### PROBLEM DESCRIPTION
Output only the lines from the start of the entries through the line holding "ezin dakizkiokeen arrazoiengatik". Each line must match the original exactly.

### GIVEN RECORDS
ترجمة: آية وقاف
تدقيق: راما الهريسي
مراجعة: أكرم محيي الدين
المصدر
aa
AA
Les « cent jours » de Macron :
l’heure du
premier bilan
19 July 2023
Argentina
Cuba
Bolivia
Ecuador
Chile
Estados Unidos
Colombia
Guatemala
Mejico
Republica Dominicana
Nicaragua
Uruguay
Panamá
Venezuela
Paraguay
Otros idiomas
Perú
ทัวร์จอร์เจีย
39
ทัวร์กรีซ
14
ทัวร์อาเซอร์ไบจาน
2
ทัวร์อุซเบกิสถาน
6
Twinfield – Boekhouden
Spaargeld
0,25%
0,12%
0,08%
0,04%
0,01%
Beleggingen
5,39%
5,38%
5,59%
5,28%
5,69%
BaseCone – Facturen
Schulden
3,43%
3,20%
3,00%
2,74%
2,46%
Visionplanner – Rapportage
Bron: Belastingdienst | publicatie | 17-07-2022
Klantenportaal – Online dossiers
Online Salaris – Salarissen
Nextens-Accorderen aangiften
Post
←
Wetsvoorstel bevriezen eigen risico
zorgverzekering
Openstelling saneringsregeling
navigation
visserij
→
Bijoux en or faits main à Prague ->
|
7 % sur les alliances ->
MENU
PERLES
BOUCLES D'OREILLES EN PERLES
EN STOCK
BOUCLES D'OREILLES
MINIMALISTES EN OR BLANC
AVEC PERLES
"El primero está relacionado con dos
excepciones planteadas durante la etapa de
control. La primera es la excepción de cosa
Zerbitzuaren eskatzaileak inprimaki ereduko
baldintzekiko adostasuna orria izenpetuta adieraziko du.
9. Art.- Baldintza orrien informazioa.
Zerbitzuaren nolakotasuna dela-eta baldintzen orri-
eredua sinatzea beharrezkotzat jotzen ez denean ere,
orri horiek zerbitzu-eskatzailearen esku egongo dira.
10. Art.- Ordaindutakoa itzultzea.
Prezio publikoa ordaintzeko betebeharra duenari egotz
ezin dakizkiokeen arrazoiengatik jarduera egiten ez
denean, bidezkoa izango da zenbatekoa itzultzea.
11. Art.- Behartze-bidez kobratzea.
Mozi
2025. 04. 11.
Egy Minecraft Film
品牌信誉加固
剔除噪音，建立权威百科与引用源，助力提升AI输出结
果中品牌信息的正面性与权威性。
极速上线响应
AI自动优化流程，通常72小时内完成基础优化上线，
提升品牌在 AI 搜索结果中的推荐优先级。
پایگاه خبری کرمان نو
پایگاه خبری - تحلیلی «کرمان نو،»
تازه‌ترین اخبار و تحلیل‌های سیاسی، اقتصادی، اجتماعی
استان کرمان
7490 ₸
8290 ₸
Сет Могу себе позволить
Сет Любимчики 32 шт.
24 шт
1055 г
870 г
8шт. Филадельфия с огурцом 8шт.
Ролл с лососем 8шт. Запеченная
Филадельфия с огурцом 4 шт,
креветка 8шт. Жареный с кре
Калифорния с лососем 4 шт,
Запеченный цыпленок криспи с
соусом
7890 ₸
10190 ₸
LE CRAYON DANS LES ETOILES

### RESULT OF THE EXERCISE
ترجمة: آية وقاف
تدقيق: راما الهريسي
مراجعة: أكرم محيي الدين
المصدر
aa
AA
Les « cent jours » de Macron :
l’heure du
premier bilan
19 July 2023
Argentina
Cuba
Bolivia
Ecuador
Chile
Estados Unidos
Colombia
Guatemala
Mejico
Republica Dominicana
Nicaragua
Uruguay
Panamá
Venezuela
Paraguay
Otros idiomas
Perú
ทัวร์จอร์เจีย
39
ทัวร์กรีซ
14
ทัวร์อาเซอร์ไบจาน
2
ทัวร์อุซเบกิสถาน
6
Twinfield – Boekhouden
Spaargeld
0,25%
0,12%
0,08%
0,04%
0,01%
Beleggingen
5,39%
5,38%
5,59%
5,28%
5,69%
BaseCone – Facturen
Schulden
3,43%
3,20%
3,00%
2,74%
2,46%
Visionplanner – Rapportage
Bron: Belastingdienst | publicatie | 17-07-2022
Klantenportaal – Online dossiers
Online Salaris – Salarissen
Nextens-Accorderen aangiften
Post
←
Wetsvoorstel bevriezen eigen risico
zorgverzekering
Openstelling saneringsregeling
navigation
visserij
→
Bijoux en or faits main à Prague ->
|
7 % sur les alliances ->
MENU
PERLES
BOUCLES D'OREILLES EN PERLES
EN STOCK
BOUCLES D'OREILLES
MINIMALISTES EN OR BLANC
AVEC PERLES
"El primero está relacionado con dos
excepciones planteadas durante la etapa de
control. La primera es la excepción de cosa
Zerbitzuaren eskatzaileak inprimaki ereduko
baldintzekiko adostasuna orria izenpetuta adieraziko du.
9. Art.- Baldintza orrien informazioa.
Zerbitzuaren nolakotasuna dela-eta baldintzen orri-
eredua sinatzea beharrezkotzat jotzen ez denean ere,
orri horiek zerbitzu-eskatzailearen esku egongo dira.
10. Art.- Ordaindutakoa itzultzea.
Prezio publikoa ordaintzeko betebeharra duenari egotz
ezin dakizkiokeen arrazoiengatik jarduera egiten ez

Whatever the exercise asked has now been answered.